What is being asked: Find each line below containing the word "right" and copy it.

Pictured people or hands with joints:
= Beginning of Section =
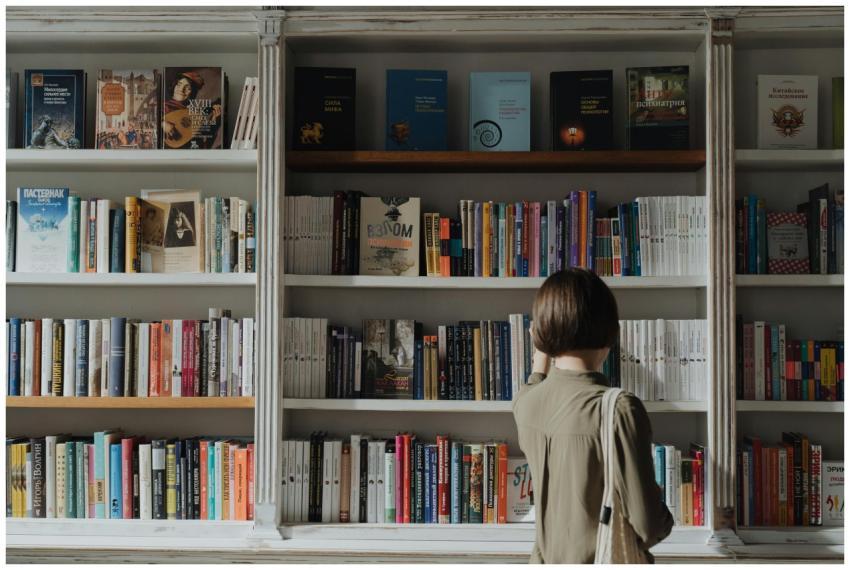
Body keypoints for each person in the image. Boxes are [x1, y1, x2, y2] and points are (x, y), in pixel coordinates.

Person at [513, 268, 673, 564]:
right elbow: (648, 527)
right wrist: (664, 514)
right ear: (610, 329)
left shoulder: (526, 405)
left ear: (540, 333)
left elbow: (532, 384)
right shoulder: (619, 409)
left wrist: (541, 352)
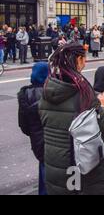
= End of Section =
Answer section:
right elbow: (648, 527)
right wrist: (664, 514)
right ear: (610, 329)
right shoulder: (619, 409)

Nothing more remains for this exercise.